3D Bio-Tissues – a biotech start-up, whose technology aims to tackle cornea donor tissue shortages and speed up life-changing transplants worldwide, has moved into a specialist lab facility – The Biosphere on Newcastle Helix.
3D Bio-Tissues and their technology is the outcome of more than 20 years of pioneering research. They specialise in creating ‘bio-equivalent’ structural tissues. Their technology works by applying novel bio-inspired manufacturing processes to generate complex structures. The team’s goal is to create structured, functional, and scalable tissues for both clinical and industrial use.
The company spun-out of Newcastle University in 2019, and their current focus is to develop corneal, muscle and skin tissue equivalents from human and animal cells, to bypass the need for synthetic materials. These tissue equivalents will replace the need for scarce donor tissues, speeding up the clinical process and procedure for transplant patients across the globe.
Their lead product is a human derived corneal tissue product that aims to address the chronic world-wide shortage of sight-saving donor corneas.
Once cemented in The Biosphere, 3D Bio-Tissues have ambitious plans to progress with other projects, including developing skin care additives for topical products and addressing the challenges of improving the quality and quantity of lab grown meat to sustain an environmentally friendly food source using their unique ‘tissue-templating’ production platform.

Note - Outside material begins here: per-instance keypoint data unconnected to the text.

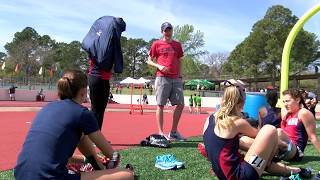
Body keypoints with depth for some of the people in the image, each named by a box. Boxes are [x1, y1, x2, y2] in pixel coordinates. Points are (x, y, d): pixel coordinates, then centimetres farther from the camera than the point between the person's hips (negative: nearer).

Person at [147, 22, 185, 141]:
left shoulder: (177, 45, 17)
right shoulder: (156, 44, 7)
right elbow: (149, 61, 7)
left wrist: (180, 75, 9)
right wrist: (159, 66, -10)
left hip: (176, 79, 5)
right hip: (162, 78, -4)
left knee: (180, 104, 2)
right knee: (160, 105, -3)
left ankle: (173, 132, 14)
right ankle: (161, 133, 4)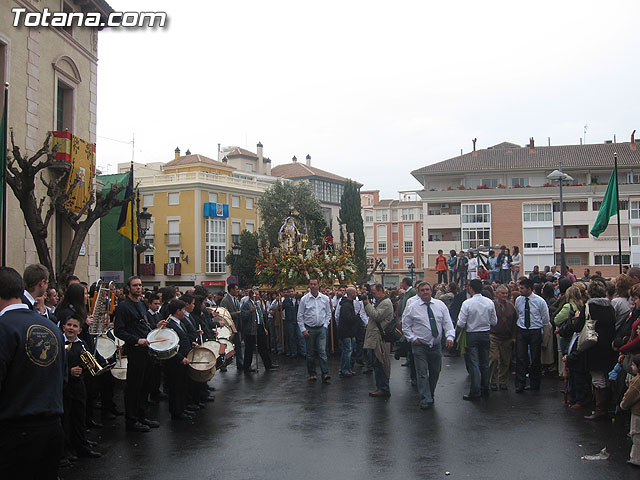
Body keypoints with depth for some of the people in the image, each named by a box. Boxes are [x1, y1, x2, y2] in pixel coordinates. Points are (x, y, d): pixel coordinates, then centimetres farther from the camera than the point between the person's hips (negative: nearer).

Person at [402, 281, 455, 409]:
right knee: (422, 373, -6)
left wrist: (450, 337, -13)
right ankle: (425, 399, 0)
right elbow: (405, 326, 3)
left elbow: (447, 323, 2)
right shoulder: (412, 307, -4)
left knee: (435, 372, 13)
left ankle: (431, 395, 32)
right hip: (420, 346, -3)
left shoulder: (440, 305, 3)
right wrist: (413, 338, -9)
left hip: (436, 345, 3)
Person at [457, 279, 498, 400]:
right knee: (485, 363, 15)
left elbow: (461, 324, -14)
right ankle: (485, 389, 23)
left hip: (472, 335, -4)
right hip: (486, 335, 4)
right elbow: (494, 322, 5)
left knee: (474, 364, -2)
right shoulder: (490, 302, -3)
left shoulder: (467, 303, -16)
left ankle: (475, 392, -3)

Based on Newcastle Helix, The Biosphere is a fit-for-purpose laboratory and office building dedicated to life science innovation, research, development, and commercialisation. Located in the heart of Newcastle’s City Centre and a £1.5bn life science eco-system, 3D Bio-Tissues will join eight other University spinouts including AMLo Biosciences, NewCells Biotech, NorthGene, MDNA Life Sciences, BiBerChem, Demuris, Atelerix and Alcyomics.
Dr Che Connon, co-founder and CEO of 3D Bio-Tissues has extensive experience in extracellular matrix biology and is currently Professor of Tissue Engineering at Newcastle University. He is passionate about the commercialisation of life sciences, having successfully spun out three bio-tech companies in Newcastle.
“The Biosphere is an ideal location for us to commercialise and test our ideas and work towards getting our products to market. Our aim is to develop life-changing tissue equivalents, such as our corneal product to combat the global shortage in transplant donors.
“The opportunity to make connections with other life science companies, small and large, based already in The Biosphere, including the many academic researchers and industry partners, provides a dynamic environment to innovate and collaborate.
“The Newcastle Helix community is great for generating business and investment in the area, as well as bringing attention to the excellent work being carried out in the life sciences sector. We are delighted to join this community and be a part of growing bio-tech hub in the city.”
Dr Rachel Sanders, R&D Technician at 3D Bio-Tissues said:
“Having recently obtained a PhD in molecular biology from Edinburgh University, I decided to continue my career in Newcastle due to the many resources and assets the city has to offer in the life sciences field, including the pioneering and innovative companies based in The Biosphere and within the Newcastle Helix eco-system. No longer do scientists have to move down south to start a career in this sector, and myself along with many other academics and professionals based on Newcastle Helix is proof of that. We are thrilled to be joining a list of innovative start-ups and established companies here.
“Being a spin-out from Newcastle University, we were originally based in labs on site and eventually outgrew that space. The increased lab space will enable us to expand our research and production and thrive as a growing business.
“The location of the lab will also allow us to maintain our connections to the University as well as connect with the high calibre of students graduating. This will be hugely beneficial for future staff expansion and collaboration projects.”
Councillor Ged Bell, Cabinet Member for Employment and Culture at Newcastle City Council added:
“Newcastle University has a successful track record of innovative spin-out businesses that not only supports the growth of the life science sector and the creation of jobs for local people, it helps further position our city as a career destination, retaining and attracting the best talent. A big welcome to yet another company who has joined our life sciences community on Newcastle Helix.”
Luke Dunnett, Property Business Manager at The Biosphere, added:
“We are proud The Biosphere is home to so many life-changing innovations that look to save and improve lives not only in Newcastle, but across the world.
“Our building’s popularity is a testament to our city’s strengths in life sciences. The density of expertise, talent and world-leading research in The Biosphere and wider city make us a hot spot for life sciences; one that can be showcased on a global stage.
“We look forward to maximising these commercial opportunities, supporting businesses and attracting even more talented entrepreneurs and leaders to start and grow a business in Newcastle.”
The Biosphere is a purpose-built laboratory facility on Newcastle Helix dedicated to the commercialisation of life sciences. It has secured significant funding through the European Regional Development Fund (ERDF) as part of the European Structural and Investment Funds Growth Programme 2014-2020 and the Government’s Local Growth Deal through the North East LEP. Both funds help local areas stimulate their economic development by investing in projects which will support innovation, businesses, create jobs and local community regenerations.